As terrifying as the thought of revisiting perfection may be, however, Linklater somehow pulls it off brilliantly. By the end of the movie, you’ll find yourself in love with this couple again, in love with the notion of finding a soul mate, and reminiscing about their past as if you’re looking back on a lost romance of your own. Somehow, improbably, Linklater has now made two of the most romantic films of the last decade, both featuring the same characters.
Before Sunset begins nine years after the first film, as Jesse is wrapping up a book tour in Europe to support a romance novel he wrote about that fourteen-hour-relationship in Vienna. Celine, who has read the novel that finds the names changed but the details unmistakable, stands in the back of the room and watches her former lover. When their eyes meet, all that chemistry and enthusiasm and mutual adoration comes hurtling back at them, and they have no choice – they go for another walk together.
There’s your plot, folks. And that’s all Before Sunset needs to get going – just putting these two characters together is like lighting the fuse on a stick of dynamite. The two of them talk – about that night, about each other, about politics, about philosophy – and even though they often don’t agree, you know they’re perfect together.

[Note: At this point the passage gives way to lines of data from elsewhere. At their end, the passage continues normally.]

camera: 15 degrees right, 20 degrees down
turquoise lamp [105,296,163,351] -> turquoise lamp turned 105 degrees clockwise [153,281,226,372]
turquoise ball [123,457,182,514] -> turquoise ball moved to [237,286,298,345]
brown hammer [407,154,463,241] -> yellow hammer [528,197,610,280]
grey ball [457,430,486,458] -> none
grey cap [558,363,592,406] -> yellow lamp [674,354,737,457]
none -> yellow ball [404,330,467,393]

You can’t help but get as drunk off their conversation as they do. Hawke and Delpy, who wrote the script along with Linklater, make points and retractions, play poker with each other as they hide and reveal their romantic investments, and bring out each other’s beauty in their laughs, smiles and subtle, caring touches. These two films together have created deep, complicated, flawed characters that you become attached to, and want to see together.
The seemingly gimmicky concept of shooting the film in real time (the movie lasts 85 minutes, exactly as long as the two are together) is a brilliant artistic stroke that is appropriate for the film’s story. In Sunrise, the two characters were in their early twenties, in a vacation state of mind, and appropriately treated love as something that could be experienced, savored, and put on lay-a-way.

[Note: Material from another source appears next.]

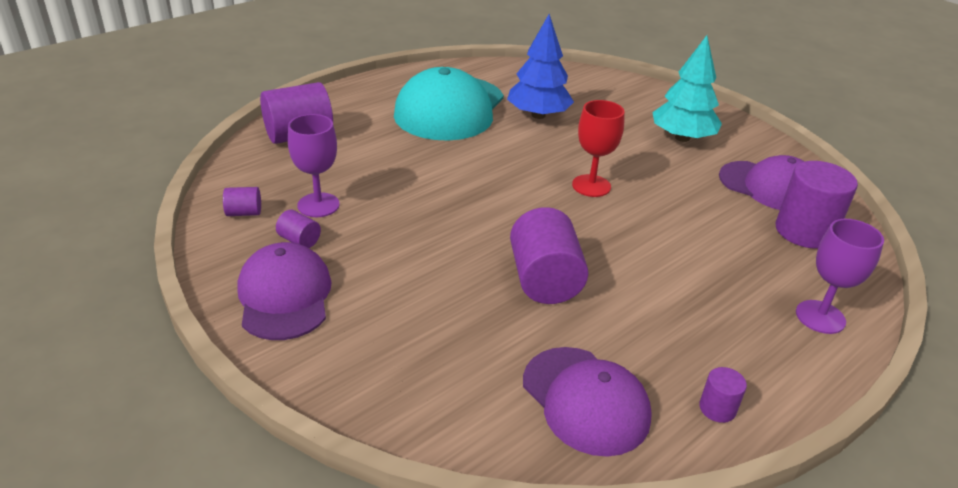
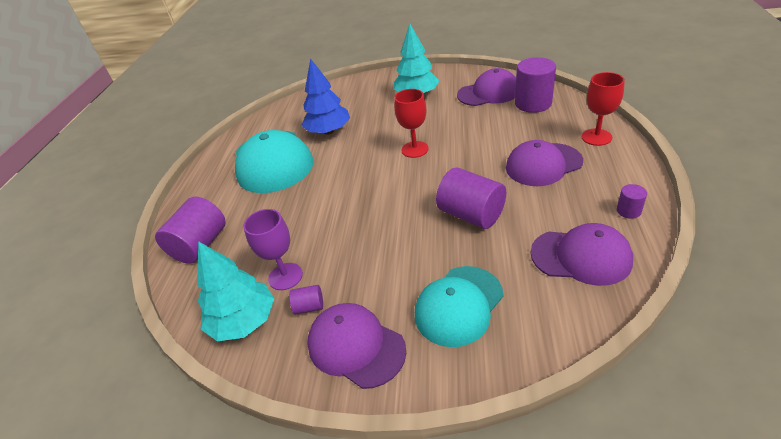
camera: 35 degrees left, 5 degrees up
purple cylinder [223,187,261,216] -> turquoise tree [197,241,274,341]
purple goblet [796,219,884,334] -> red goblet [582,72,625,146]
none -> turquoise cap [415,266,504,347]
none -> purple cap [506,140,583,186]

In Sunset, they are more aware of the world and the time limits that apply to them everyday. Jesse’s looming plane ride serves as an effective narrative device that limits these two to making their re-connection quickly, and then having to confront it. As a result, most of the film takes place in five or six-minute, unedited chunks that make the conversation seem more natural, as well as more precious.

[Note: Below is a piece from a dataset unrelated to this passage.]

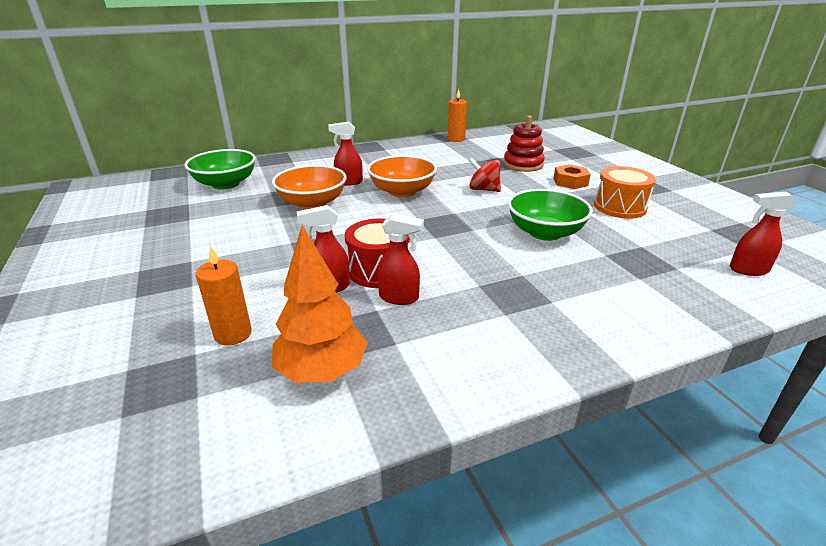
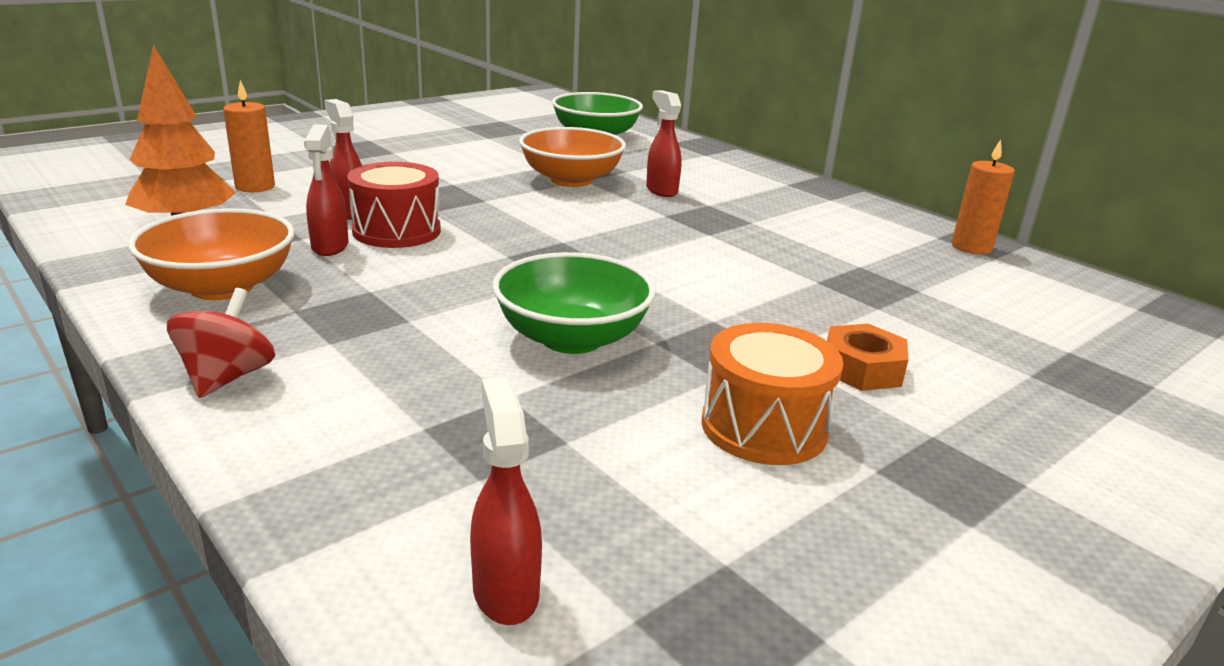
camera: 70 degrees right, 5 degrees down
orange bowl [367,155,437,197] -> orange bowl moved to [128,208,294,300]
red spinning top [469,158,501,192] -> red spinning top moved to [167,288,275,398]
red stacking toy [504,115,545,172] -> none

Delpy and Hawke, in a combined 45 years making movies, have never found characters like Jesse and Celine, who they’ve brought to life while the characters have returned the favor. Their performances are so good here that you could turn down the volume and simply watch the way they look at each other, flirt with each other, recoil during some scenes and want to hold each other just a few moments later.
The dialogue is also exceptional, but the fact that you don’t even need it shows what truly great performances the two leads are turning in. Linklater films Paris beautifully, and his inclusion of subtle relationship metaphors (the boat, the staircase) show the confidence of a director who gives his audience something to look for, but only if they want to look for it. Linklater and his actors have grown, as have the characters in this story, and if Before Sunset has one thing to teach it’s that the wisdom of age is nothing of which to be ashamed.
| Before Sunset has an ending that deserves to have entire books devoted to it, but one that should never be revealed to someone who has yet to see the film. It all ends on two beautiful, earth-shatteringly meaningful, completely meaningless words.
| It’s every bit as perfect as the original’s conclusion, and is sure to infuriate couples even as it makes them leave the theatre holding hands. These are movies that, like love itself, you have to experience and you have to trust. And if you do, the rewards are endless.